When the string "assign" occurs in a line of the listing below, return that line.

>>

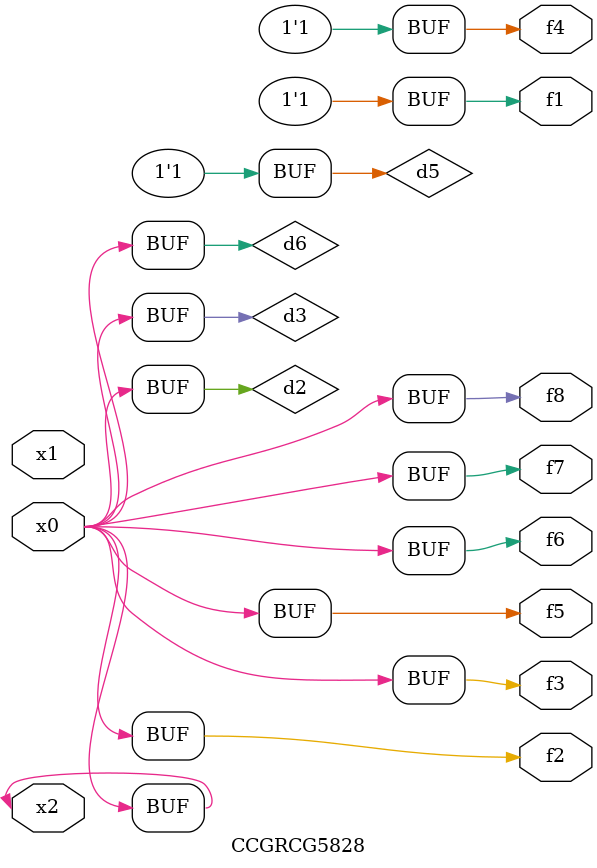
<source format=v>
module CCGRCG5828(
	input x0, x1, x2,
	output f1, f2, f3, f4, f5, f6, f7, f8
);

	wire d1, d2, d3, d4, d5, d6;

	xnor (d1, x2);
	buf (d2, x0, x2);
	and (d3, x0);
	xnor (d4, x1, x2);
	nand (d5, d1, d3);
	buf (d6, d2, d3);
	assign f1 = d5;
	assign f2 = d6;
	assign f3 = d6;
	assign f4 = d5;
	assign f5 = d6;
	assign f6 = d6;
	assign f7 = d6;
	assign f8 = d6;
endmodule

</source>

<<

**Solution to the exercise:**
	assign f1 = d5;
	assign f2 = d6;
	assign f3 = d6;
	assign f4 = d5;
	assign f5 = d6;
	assign f6 = d6;
	assign f7 = d6;
	assign f8 = d6;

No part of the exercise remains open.